July 26, 2016
On July 12, the House Oversight and Government Reform Committee passed “bipartisan postal reform legislation.” It is similar to the discussion draft that the committee had circulated and many stakeholders, including nonprofit mailers, had commented on.
The main bill, H.R. 5714, continues to legislate a postage rate increase equal to half of the 4.3 percent exigent surcharge that expired on April 10. And it still has the Medicare integration that it hopes will save the Postal Service over $50 billion in retiree health benefit costs. The most important change is the removal of a “requirement” and other priority factors that would have shifted the focus away from the CPI price cap and placed it more on the cost coverage of individual postal products. We had urged this change.
A secondary, but important bill, H.R. 5707, would allow the Secretary of the Treasury to invest part of the USPS retiree health benefits fund in market-based securities, rather than just Treasury Securities with very little return. This would help reduce the projected cost of retiree health benefits, and therefore the pre-funding requirements.
What happens next?
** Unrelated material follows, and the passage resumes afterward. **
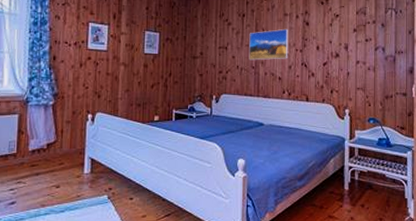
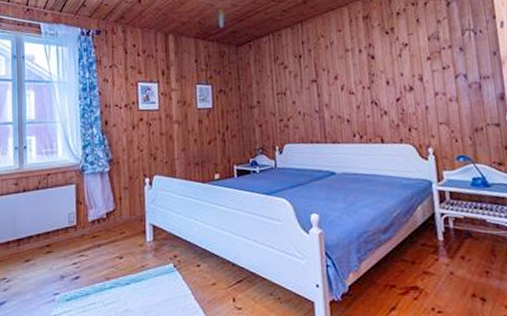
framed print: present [249,28,289,61] -> none [308,65,355,104]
The House adjourned on July 15, and does not return to Washington until September 6. It plans to be in session for 17 days in September prior to the November 8 elections. The House has 16 days scheduled in D.C. between the elections and the end of the year. With many other priority items to get done, whether the House will get to voting on the postal bill this year remains a key question.
While members of the House are adjourned until September 6, the staff presumably is working behind the scenes to try to get buy-in from the House Ways and Means Committee that oversees Medicare, and to get a positive scoring from the Congressional Budget Office. CBO scores every proposed bill for its impact on the federal balance budget for the following ten years. A neutral to positive impact is critical to the success of this bill.
The biggest risk for mailers is that the postal cost saving element of the bill, Medicare integration, gets jettisoned because of negative CBO scoring or Ways and Means opposition, while the rate increase stays in. We will keep you posted.